NGO 2.9.0 - ServerRpc deprecated requireOwnership, but InvokePermission.Everyone doesn't work properly

After updating my project from Unity 6.2 to 6.3 and NGO from 2.1.0 to 2.9.0 I noticed that in the ServerRpc attribute, the RequireOwnership property has been deprecated! After changing the attribute to use the recommended InvokePermission, I was getting errors in my game like these:

Only the owner can invoke a ServerRpc that requires ownership!

I found the reason for this is that the NetworkBehaviourILPP script still has two places where the InvokePermission is not looked at, and still uses requireOwnership, resulting in it defaulting to “true”!

  1. InjectWriteAndCallBlock()
    At line ~2182 it reads requireOwnership from the attribute, but doesn’t look at InvokePermission at all.

  2. GenerateStaticHandler()
    At line ~2965 it reads requireOwnership from the attribute, but doesn’t look at InvokePermission at all.

After adding the following code snippets, the ServerRpcs are working as expected again!

case k_RpcAttribute_InvokePermission:
                        RpcInvokePermission invokePermission = (RpcInvokePermission)attrField.Argument.Value;
                        requireOwnership = invokePermission != RpcInvokePermission.Everyone;
                        break;
  case k_RpcAttribute_InvokePermission:
                        RpcInvokePermission invokePermission = (RpcInvokePermission)attrField.Argument.Value;
                        requireOwnership = invokePermission != RpcInvokePermission.Everyone;
                        break;

From this report it sounds like you’re still using the ServerRpc attribute.
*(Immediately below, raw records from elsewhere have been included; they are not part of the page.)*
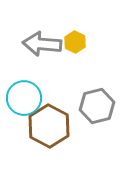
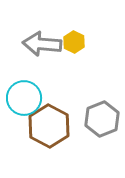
yellow hexagon: moved 1 px left
gray hexagon: moved 5 px right, 13 px down; rotated 8 degrees counterclockwise
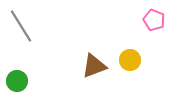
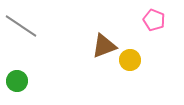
gray line: rotated 24 degrees counterclockwise
brown triangle: moved 10 px right, 20 px up
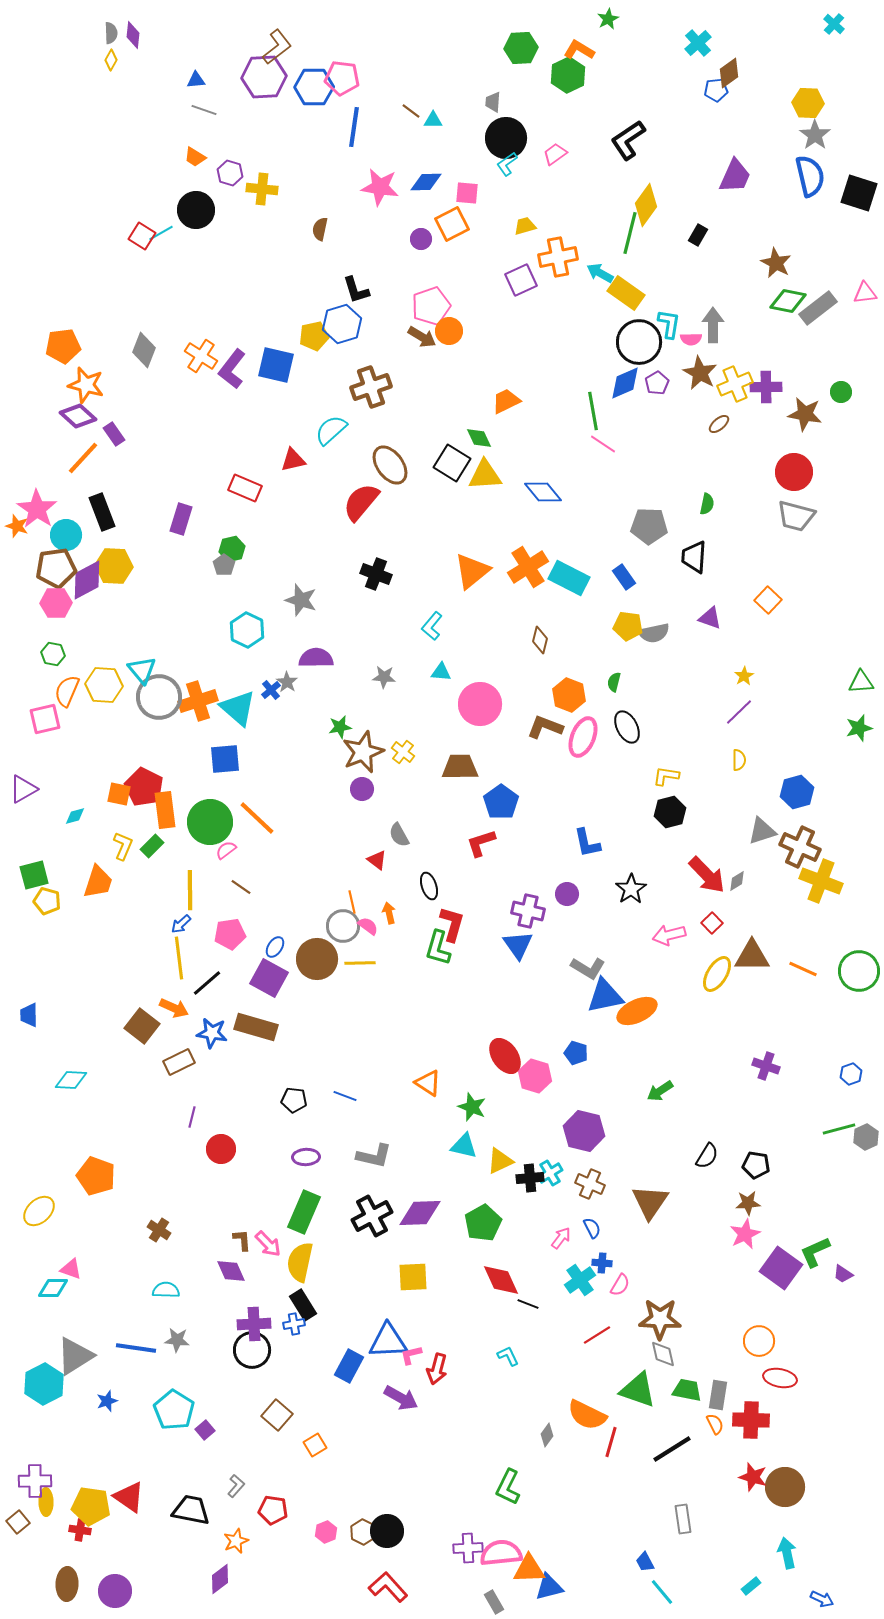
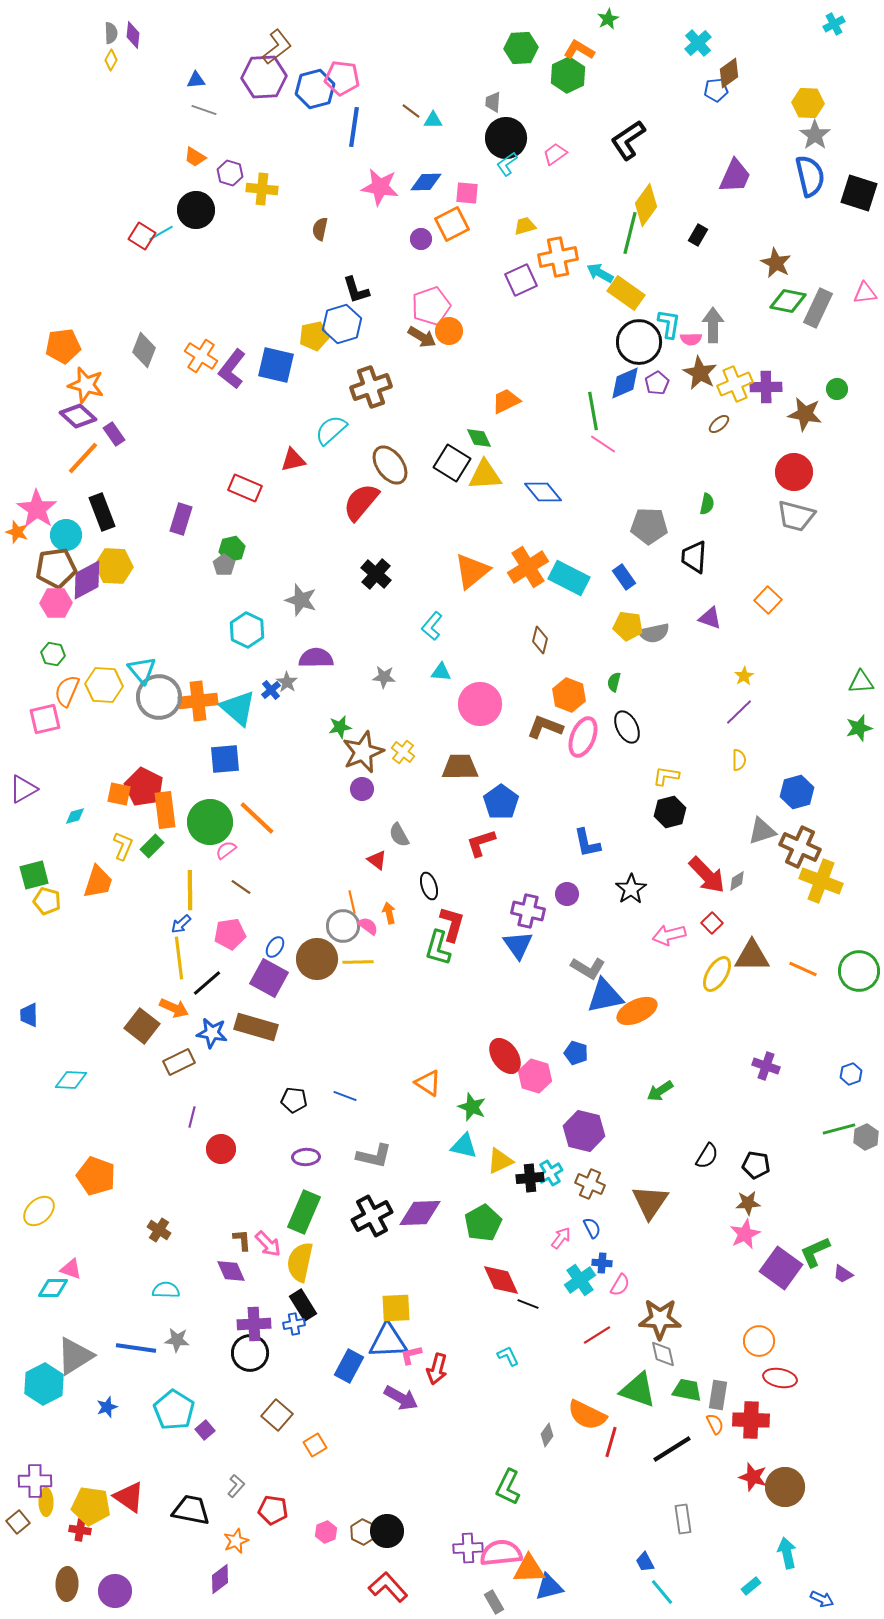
cyan cross at (834, 24): rotated 20 degrees clockwise
blue hexagon at (314, 87): moved 1 px right, 2 px down; rotated 15 degrees counterclockwise
gray rectangle at (818, 308): rotated 27 degrees counterclockwise
green circle at (841, 392): moved 4 px left, 3 px up
orange star at (17, 526): moved 6 px down
black cross at (376, 574): rotated 20 degrees clockwise
orange cross at (198, 701): rotated 12 degrees clockwise
yellow line at (360, 963): moved 2 px left, 1 px up
yellow square at (413, 1277): moved 17 px left, 31 px down
black circle at (252, 1350): moved 2 px left, 3 px down
blue star at (107, 1401): moved 6 px down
To get the same behaviour as [ServerRpc(requireOwnership=false)] the supported way is to use [Rpc(SendTo.Server)]. It does look like there is an issue there however, we should be throwing a compilation error when trying to use ServerRpc(InvokePermission = RpcInvokePermission.Everyone)].

The goal is to eventually deprecate the ServerRpc and ClientRpc attributes. Removing requireOwnership was the first step to do that. The new Rpc(SendTo) pattern should be faster, require fewer memory allocations, and is easier for us to maintain. It is also designed to be easier to read and reason about.